The Old Frog King lives on the root of an infinite tree. According to the law, each node should connect to exactly two nodes on the next level, forming a full binary tree.
Since the king is professional in math, he sets a number to each node. Specifically, the root of the tree, where the King lives, is 1. Say froot=1.
And for each node u, labels as fu, the left child is fu×2 and right child is fu×2+1. The king looks at his tree kingdom, and feels satisfied.
Time flies, and the frog king gets sick. According to the old dark magic, there is a way for the king to live for another N years, only if he could collect exactly N soul gems.
Initially the king has zero soul gems, and he is now at the root. He will walk down, choosing left or right child to continue. Each time at node x, the number at the node is fx (remember froot=1), he can choose to increase his number of soul gem by fx, or decrease it by fx.
He will walk from the root, visit exactly K nodes (including the root), and do the increasement or decreasement as told.

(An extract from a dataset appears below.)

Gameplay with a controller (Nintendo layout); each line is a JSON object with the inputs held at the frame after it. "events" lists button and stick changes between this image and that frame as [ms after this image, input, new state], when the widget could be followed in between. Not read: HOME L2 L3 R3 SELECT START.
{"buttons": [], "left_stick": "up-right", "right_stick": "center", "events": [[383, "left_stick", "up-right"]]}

If at last the number is N, then he will succeed.
Noting as the soul gem is some kind of magic, the number of soul gems the king has could be negative.

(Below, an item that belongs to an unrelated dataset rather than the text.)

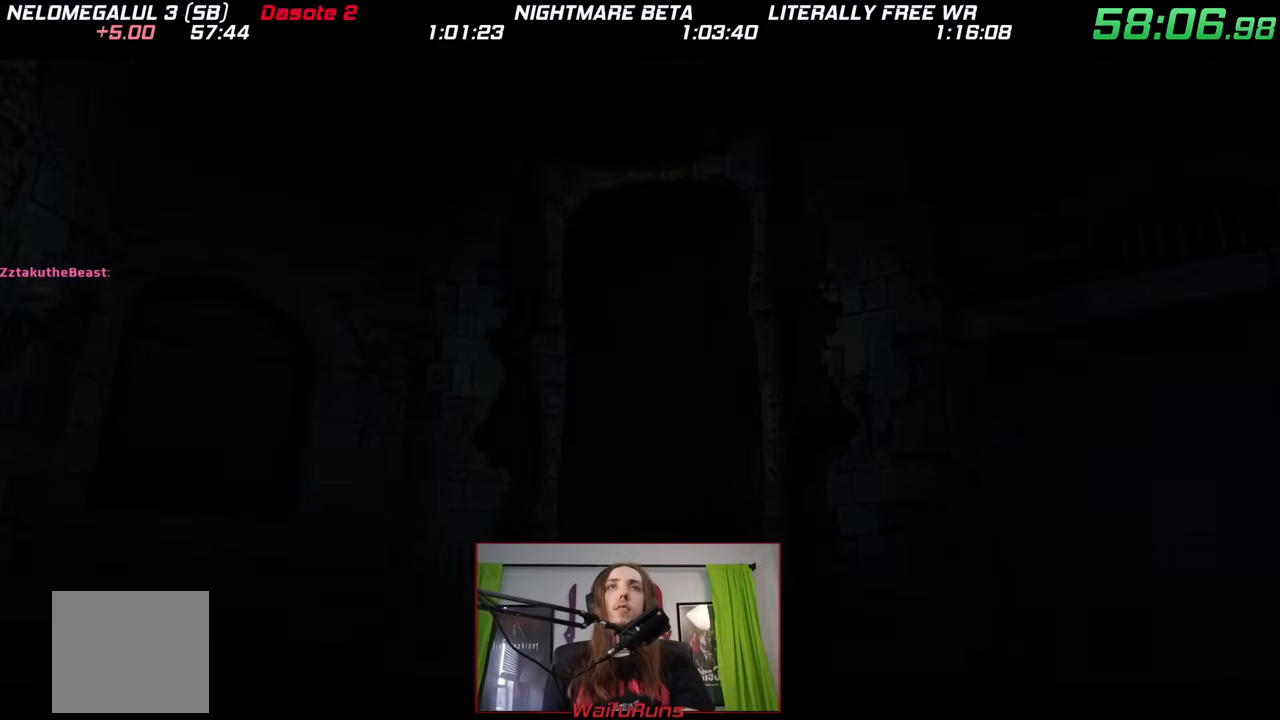
{"buttons": ["B"], "left_stick": "up-right", "right_stick": "center", "events": [[250, "B", "down"]]}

Given N, K, help the King find a way to collect exactly N soul gems by visiting exactly K nodes.
Input
First line contains an integer T, which indicates the number of test cases.

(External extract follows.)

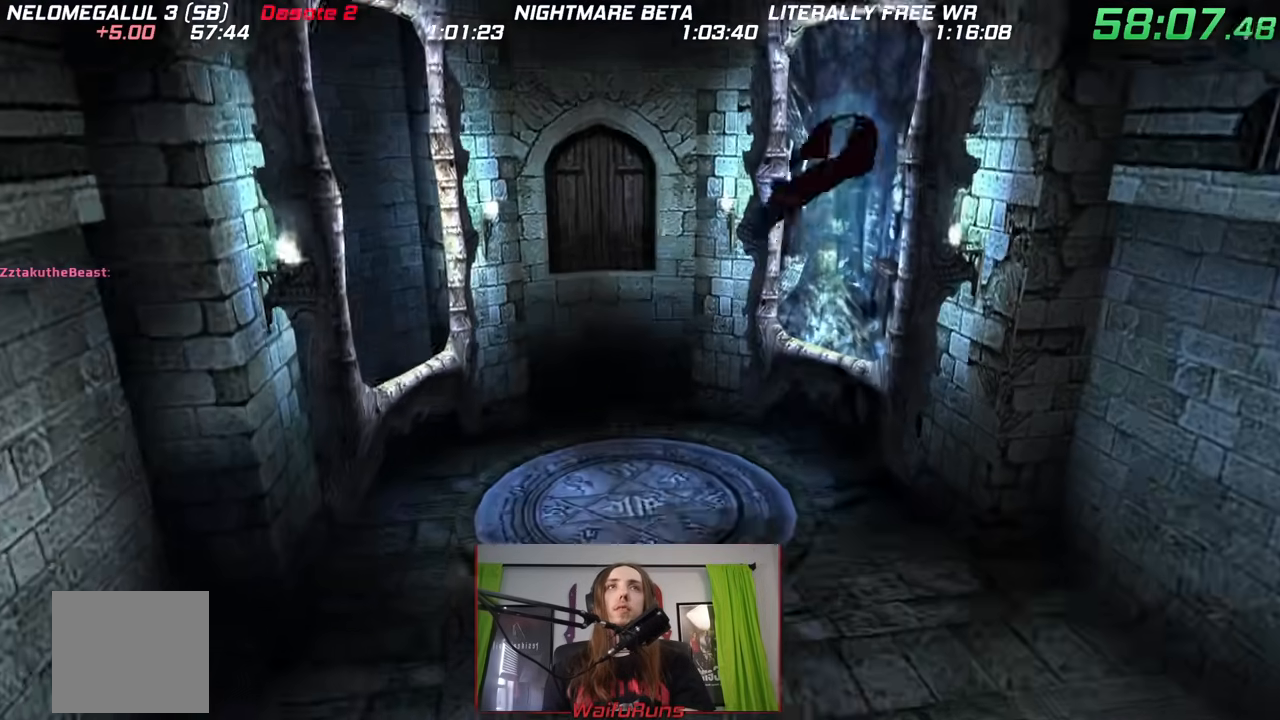
{"buttons": [], "left_stick": "center", "right_stick": "center", "events": [[117, "B", "up"], [300, "left_stick", "center"]]}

Every test case contains two integers N and K, which indicates soul gems the frog king want to collect and number of nodes he can visit.
⋅ 1≤T≤100.
⋅ 1≤N≤10^9.
⋅ N≤2^K≤2^60
Output
For every test case, you should output " Case #x:" first, where x indicates the case number and counts from 1.
Then K lines follows, each line is formated as 'a b', where a is node label of the node the frog visited, and b is either '+' or '-' which means he increases / decreases his number by a.
It's guaranteed that there are at least one solution and if there are more than one solutions, you can output any of them.
Sample Input
2 5 3 10 4
Sample Output
Case #1: 1 + 3 - 7 + Case #2: 1 + 3 + 6 - 12 +
题解:
根据题中“ N≤2^K≤2^60”的提示我们容易想到做法肯定跟2^K有关,然后我们可以发现由树最左侧的点就可以组成1~2^K的值。所以本题只需考虑最左侧的点就行了(最后一个点为2^(K-1)或2^(K-1)+1可以根据N奇偶特判)。
首先我们先求得1~2^(K-1)的和(可以通过2^K-1得到),然后我们目标得到结果为N。
那么我们的目标就是减去sum = (2^K-1)-N,但是直接减的话相当于从N+sum变成N-sum,是减了两倍的sum,那么我们可以让
sum = (sum+1) / 2。剩下的看代码就可以理解了。
代码:
#include <cstdio>
using namespace std;
typedef long long LL;
int main()
{
int T;
scanf("%d",&T);
int N,K;
for(int _=1 ; _<=T ; ++_)
{
printf("Case #%d:\n",_);
scanf("%d %d",&N,&K);
LL n = 1<<K;
LL sum = (n-1-N+1)/2;
LL tmp = 1;
for(int i=1 ; i<K ; ++i)
{
printf("%lld ",tmp);
if(sum&tmp) puts("-");
else puts("+");
tmp <<= 1;
}
if(N&1) printf("%lld +\n",tmp);
else printf("%lld +\n",tmp+1);
}
return 0;
}